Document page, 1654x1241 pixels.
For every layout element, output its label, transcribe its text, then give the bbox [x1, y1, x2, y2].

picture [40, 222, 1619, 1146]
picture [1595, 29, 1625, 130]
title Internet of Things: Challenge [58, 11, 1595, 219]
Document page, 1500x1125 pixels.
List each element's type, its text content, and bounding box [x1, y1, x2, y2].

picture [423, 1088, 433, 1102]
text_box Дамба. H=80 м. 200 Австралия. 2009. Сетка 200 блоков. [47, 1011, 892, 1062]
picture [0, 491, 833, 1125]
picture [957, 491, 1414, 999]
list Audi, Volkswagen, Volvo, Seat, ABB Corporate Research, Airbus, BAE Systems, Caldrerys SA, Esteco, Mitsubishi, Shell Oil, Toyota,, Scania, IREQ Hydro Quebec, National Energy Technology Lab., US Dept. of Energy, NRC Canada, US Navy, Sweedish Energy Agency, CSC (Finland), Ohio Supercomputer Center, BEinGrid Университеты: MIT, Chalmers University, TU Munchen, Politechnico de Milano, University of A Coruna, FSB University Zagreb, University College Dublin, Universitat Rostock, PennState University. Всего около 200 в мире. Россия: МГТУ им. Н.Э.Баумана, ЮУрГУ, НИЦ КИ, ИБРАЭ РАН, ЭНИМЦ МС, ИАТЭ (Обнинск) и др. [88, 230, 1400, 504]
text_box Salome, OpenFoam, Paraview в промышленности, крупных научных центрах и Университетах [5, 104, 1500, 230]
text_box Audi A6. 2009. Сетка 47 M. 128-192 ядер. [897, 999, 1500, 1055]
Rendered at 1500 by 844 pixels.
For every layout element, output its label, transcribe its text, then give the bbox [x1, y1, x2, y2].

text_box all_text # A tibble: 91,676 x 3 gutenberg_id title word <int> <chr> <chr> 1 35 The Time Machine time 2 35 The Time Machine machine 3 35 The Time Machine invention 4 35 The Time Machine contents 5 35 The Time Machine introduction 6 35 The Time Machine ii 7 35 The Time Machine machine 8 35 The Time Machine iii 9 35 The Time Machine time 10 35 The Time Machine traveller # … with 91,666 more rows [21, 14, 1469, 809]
==============================
Directions: Reproduce the lines above verbatim, starting with the first line of the records and ending with the line that contains "title Internet of", including both of those lines.

Task solution:
Document page, 1654x1241 pixels.
For every layout element, output its label, transcribe its text, then give the bbox [x1, y1, x2, y2].

picture [40, 222, 1619, 1146]
picture [1595, 29, 1625, 130]
title Internet of Things: Challenge [58, 11, 1595, 219]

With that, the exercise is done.